The book is a treat to read. I was wrapped up in the stories of all the characters in the book, from Elinor who knows a steadfast love with the town doctor who places her on a pedestal and is there when she needs him to Stella who is infatuated by one boy but drawn to another for his friendship. The most fascinating story of all is that of Jenny, who discovers it wasn’t Will’s dream but his brother Matt’s that she knew all those years before—Matt was her true love. Although endowed with supernatural gifts, all the gifts the Sparrow women had forsook them, all the way back to Rebecca who felt no pain and was drowned because of it.
The jacket cover calls the book a “tour de force, this vivid and intriguing cast of characters confronts a haunting past—and a very current murder—against the evocative backdrop of small-town New England. By turns chilling and enchanting, it chronicles the Sparrows’ legacy as young Stella struggles to cope with her disturbing clairvoyance.” The novel may have been a tour de force, but I took what was happening to the characters quite seriously while I was immersed in it. As always, Hoffman takes real life and braids it with the supernatural, and the result is magical.

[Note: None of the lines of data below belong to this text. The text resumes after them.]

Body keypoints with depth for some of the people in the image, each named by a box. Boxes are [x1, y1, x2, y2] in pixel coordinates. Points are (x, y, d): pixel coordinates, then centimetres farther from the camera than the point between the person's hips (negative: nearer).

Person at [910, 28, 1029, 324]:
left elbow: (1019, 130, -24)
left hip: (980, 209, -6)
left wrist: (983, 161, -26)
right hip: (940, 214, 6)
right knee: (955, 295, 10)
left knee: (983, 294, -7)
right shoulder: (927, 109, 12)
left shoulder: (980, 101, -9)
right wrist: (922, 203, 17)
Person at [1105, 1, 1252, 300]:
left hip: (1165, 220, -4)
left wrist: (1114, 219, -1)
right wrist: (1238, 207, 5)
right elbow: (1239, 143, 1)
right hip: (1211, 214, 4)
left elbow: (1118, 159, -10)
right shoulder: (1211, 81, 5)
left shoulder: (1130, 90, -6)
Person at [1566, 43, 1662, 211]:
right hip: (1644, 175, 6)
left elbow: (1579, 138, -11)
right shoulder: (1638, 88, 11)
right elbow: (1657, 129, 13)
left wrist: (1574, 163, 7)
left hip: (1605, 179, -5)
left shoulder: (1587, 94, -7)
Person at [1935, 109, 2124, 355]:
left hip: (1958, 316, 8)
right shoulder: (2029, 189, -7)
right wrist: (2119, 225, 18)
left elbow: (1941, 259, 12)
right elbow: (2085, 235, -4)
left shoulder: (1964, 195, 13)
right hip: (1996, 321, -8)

For that, Hoffman is my favorite author. Her storytelling techniques wow me. Alice Hoffman’s novel Blue Diary was so good I bought it as an example of caressingly accurate good writing. At the time I wrote “Hoffman’s words weave together the beauty of nature and the feelings of her characters in a magic-like way. She’s the only writer whose work I await with expectation.” Like Practical Magic, transformed for the screen and whose characters were both believable and astonishingly bizarre, the themes of magic, the paranormal, and the dysfunctional repeat with regularity in the stories and expand the reader’s reality. A few years ago, when I read White Horses, I wrote “It’s a wonderful escape, reading Hoffman. She draws the reader in and makes us know the people and their stories and we relate to them and feel for them. They’re imprinted into us. We take them with us ever after and we don’t want the story to end because they end and don’t go on, those real live characters so magically brought to life from ink on paper.” As the San Francisco Chronicle said, “White Horses will reverberate in readers’ imaginations for a long time.” People magazine says her books are “Full of wonderful moments.” Hoffman reaches deep and brings the stuff of life forth in such a sensual and of the moment way, it’s like weaving a spell over us.

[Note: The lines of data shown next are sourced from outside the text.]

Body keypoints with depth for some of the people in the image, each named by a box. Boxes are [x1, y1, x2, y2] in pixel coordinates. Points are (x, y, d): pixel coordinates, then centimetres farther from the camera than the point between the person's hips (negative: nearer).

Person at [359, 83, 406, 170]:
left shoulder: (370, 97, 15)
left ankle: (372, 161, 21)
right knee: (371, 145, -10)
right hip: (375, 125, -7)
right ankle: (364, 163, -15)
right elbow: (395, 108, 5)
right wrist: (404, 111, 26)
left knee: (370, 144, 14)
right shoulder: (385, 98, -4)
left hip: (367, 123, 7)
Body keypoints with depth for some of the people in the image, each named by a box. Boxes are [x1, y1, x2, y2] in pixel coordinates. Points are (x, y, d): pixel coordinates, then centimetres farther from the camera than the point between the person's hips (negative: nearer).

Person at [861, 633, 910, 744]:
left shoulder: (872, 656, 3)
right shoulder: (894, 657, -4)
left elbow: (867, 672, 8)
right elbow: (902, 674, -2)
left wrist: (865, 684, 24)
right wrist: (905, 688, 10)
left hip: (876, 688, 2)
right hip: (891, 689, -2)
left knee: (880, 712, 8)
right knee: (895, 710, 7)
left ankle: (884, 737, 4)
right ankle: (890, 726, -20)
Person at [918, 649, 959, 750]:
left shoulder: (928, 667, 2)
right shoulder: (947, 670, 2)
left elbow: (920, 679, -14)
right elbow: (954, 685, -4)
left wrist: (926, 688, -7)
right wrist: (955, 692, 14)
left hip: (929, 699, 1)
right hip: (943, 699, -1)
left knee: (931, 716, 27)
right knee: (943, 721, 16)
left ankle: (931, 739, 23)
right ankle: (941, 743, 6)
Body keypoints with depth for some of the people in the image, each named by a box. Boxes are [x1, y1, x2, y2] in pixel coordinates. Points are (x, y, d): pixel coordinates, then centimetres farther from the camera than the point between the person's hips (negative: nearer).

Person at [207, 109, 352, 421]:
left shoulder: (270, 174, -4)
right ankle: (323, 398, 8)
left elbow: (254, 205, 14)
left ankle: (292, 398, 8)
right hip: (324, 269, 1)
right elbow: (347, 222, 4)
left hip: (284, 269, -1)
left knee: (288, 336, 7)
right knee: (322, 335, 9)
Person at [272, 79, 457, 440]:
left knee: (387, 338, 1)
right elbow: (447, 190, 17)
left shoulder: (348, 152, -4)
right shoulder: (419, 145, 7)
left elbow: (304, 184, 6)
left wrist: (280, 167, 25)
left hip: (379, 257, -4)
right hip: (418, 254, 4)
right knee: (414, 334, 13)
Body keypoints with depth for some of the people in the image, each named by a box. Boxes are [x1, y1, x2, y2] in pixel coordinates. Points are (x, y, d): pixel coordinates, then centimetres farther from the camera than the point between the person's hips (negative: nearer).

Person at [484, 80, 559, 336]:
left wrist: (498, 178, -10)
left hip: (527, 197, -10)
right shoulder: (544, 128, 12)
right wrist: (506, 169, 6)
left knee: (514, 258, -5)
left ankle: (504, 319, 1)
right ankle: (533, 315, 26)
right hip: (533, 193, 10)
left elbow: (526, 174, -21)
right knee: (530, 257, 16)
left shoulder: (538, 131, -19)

Over the years, I’ve also read Skylight Confessions, The Ice Queen, The Foretelling, Blackbird House (short stories), and The River King. From the time I read Turtle Moon, I knew that whenever I want to become lost in another reality, Hoffman’s books are guaranteed to satisfy that hunger. Two books were disappointing: Angel Landing and Here on Earth. Unfortunately, it was Here on Earth that my book discussion read, so Hoffman missed out on some hearty fans. About Angel Landing I wrote that I was disappointed I bought the book. When Hoffman fails, she flops—she must get distracted or hurried and the writing process fails her. But even then, her stories of love and regret, of finding self, woven into the practical and the magical and all the twists and turns a life can take, are still inspiring for a writer.